There is less certainty, however, regarding the American Health Information Community’s successor group (AHIC 2.0). Leavitt has expressed some concern that the progress that has been made could stall under the new administration.
It’s understandable why he might have some apprehension; after all, he’s seen all that CCHIT was able to accomplish with the leeway it was given under the current regime. In two years, the Commission has certified 150 EHR products, which accounts for 50 percent of all EHR vendors and 75 percent of the market. And that certification is critical; the executives from EHR companies that I’ve spoken with at conferences like TEPR and MGMA view certification in the latest standards as something that gives them a competitive edge.
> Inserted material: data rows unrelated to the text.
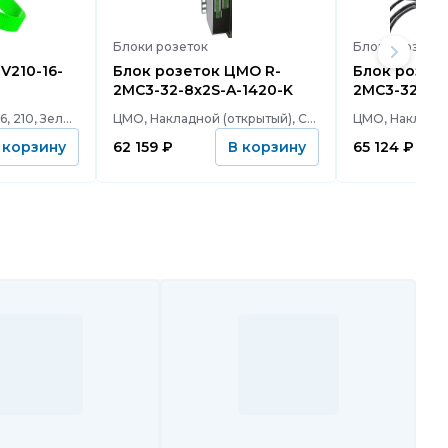
Блоки розеток
Блоки розеток
V210-16-
Блок розеток ЦМО R-
Блок розеток ЦМО
2MC3-32-8x2S-A-1420-K
2MC3-32-20S
2P
С мягкой пряжкой, 16, 210, Зеленый
ЦМО, Накладной (открытый), CEE 7/3 (Schuko), 16
62 159
₽
65 124
₽
 корзину
В корзину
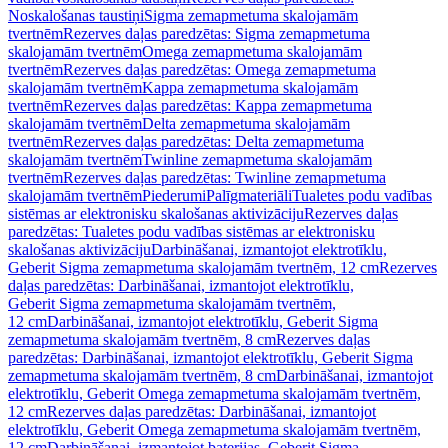
Noskalošanas taustiņi
Sigma zemapmetuma skalojamām
tvertnēm
Rezerves daļas paredzētas: Sigma zemapmetuma
skalojamām tvertnēm
Omega zemapmetuma skalojamām
tvertnēm
Rezerves daļas paredzētas: Omega zemapmetuma
skalojamām tvertnēm
Kappa zemapmetuma skalojamām
tvertnēm
Rezerves daļas paredzētas: Kappa zemapmetuma
skalojamām tvertnēm
Delta zemapmetuma skalojamām
tvertnēm
Rezerves daļas paredzētas: Delta zemapmetuma
skalojamām tvertnēm
Twinline zemapmetuma skalojamām
tvertnēm
Rezerves daļas paredzētas: Twinline zemapmetuma
skalojamām tvertnēm
Piederumi
Palīgmateriāli
Tualetes podu vadības
sistēmas ar elektronisku skalošanas aktivizāciju
Rezerves daļas
paredzētas: Tualetes podu vadības sistēmas ar elektronisku
skalošanas aktivizāciju
Darbināšanai, izmantojot elektrotīklu,
Geberit Sigma zemapmetuma skalojamām tvertnēm, 12 cm
Rezerves
daļas paredzētas: Darbināšanai, izmantojot elektrotīklu,
Geberit Sigma zemapmetuma skalojamām tvertnēm,
12 cm
Darbināšanai, izmantojot elektrotīklu, Geberit Sigma
zemapmetuma skalojamām tvertnēm, 8 cm
Rezerves daļas
paredzētas: Darbināšanai, izmantojot elektrotīklu, Geberit Sigma
zemapmetuma skalojamām tvertnēm, 8 cm
Darbināšanai, izmantojot
elektrotīklu, Geberit Omega zemapmetuma skalojamām tvertnēm,
12 cm
Rezerves daļas paredzētas: Darbināšanai, izmantojot
elektrotīklu, Geberit Omega zemapmetuma skalojamām tvertnēm,
12 cm
Darbināšanai, izmantojot baterijas, Geberit Sigma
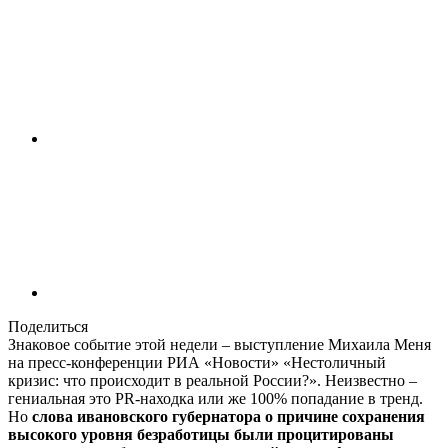
Поделиться
Знаковое событие этой недели – выступление Михаила Меня
на пресс-конференции РИА «Новости» «Нестоличный
кризис: что происходит в реальной России?». Неизвестно –
гениальная это PR-находка или же 100% попадание в тренд.
Но
слова ивановского губернатора о причине сохранения
высокого уровня безработицы были процитированы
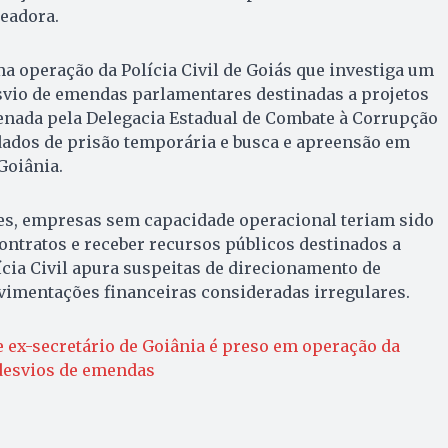
readora.
ma operação da Polícia Civil de Goiás que investiga um
vio de emendas parlamentares destinadas a projetos
denada pela Delegacia Estadual de Combate à Corrupção
ados de prisão temporária e busca e apreensão em
Goiânia.
es, empresas sem capacidade operacional teriam sido
contratos e receber recursos públicos destinados a
lícia Civil apura suspeitas de direcionamento de
vimentações financeiras consideradas irregulares.
e ex-secretário de Goiânia é preso em operação da
 desvios de emendas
As several different executives have told me, receiving certification can separate the contenders from the pretenders in the EHR market, in addition to instilling confidence in users (and better yet, potential users).
AHIC 2.0 also has a key purpose, as it was initiated back in the summer to continue the standards work started by its predecessor (which was created in 2005 to provide recommendations to HHS on how to accelerate the development and adoption of health IT). AHIC 2.0, however, is an independent public-private partnership, and Leavitt fears that if Congress abandons the public-private model in favor of legislating health IT standards, the process will suffer.
It’s one thing that he says should not change. Let’s hope the lawmakers heed to his advice.